======== MATERIAL TO PROCESS ========

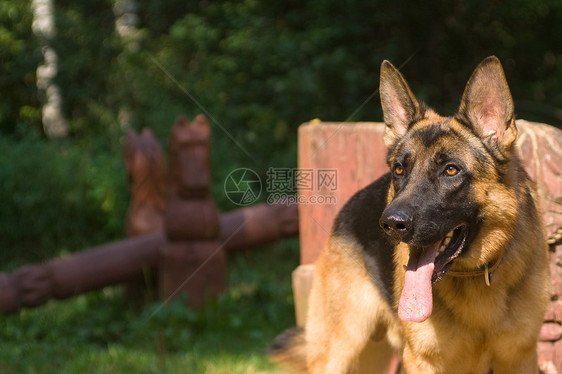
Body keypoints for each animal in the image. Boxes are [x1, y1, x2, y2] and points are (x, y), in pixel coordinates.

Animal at [270, 56, 548, 374]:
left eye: (450, 170)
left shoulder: (520, 359)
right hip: (336, 353)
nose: (390, 224)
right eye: (399, 169)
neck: (475, 276)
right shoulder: (422, 361)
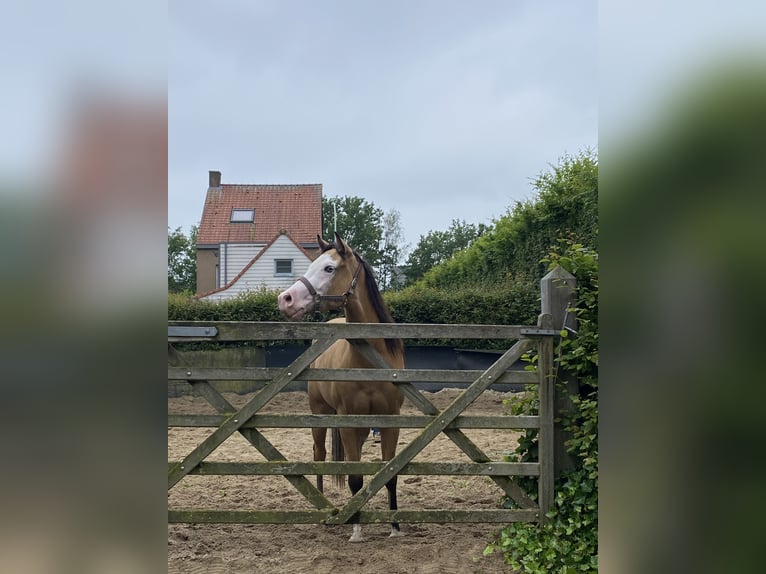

========

TASK TO CARRY OUT. Could you reproduce every entry exactly, leaving out the pictures?

EXERCISE RESPONSE.
Body keypoints for each animal in the image. Boxes are [x1, y1, x2, y2] and points are (x, y), in pixel coordinates.

Animal at [270, 56, 548, 374]:
left eye: (450, 170)
left shoulder: (520, 359)
right hip: (336, 353)
nose: (390, 224)
right eye: (399, 169)
neck: (475, 276)
right shoulder: (422, 361)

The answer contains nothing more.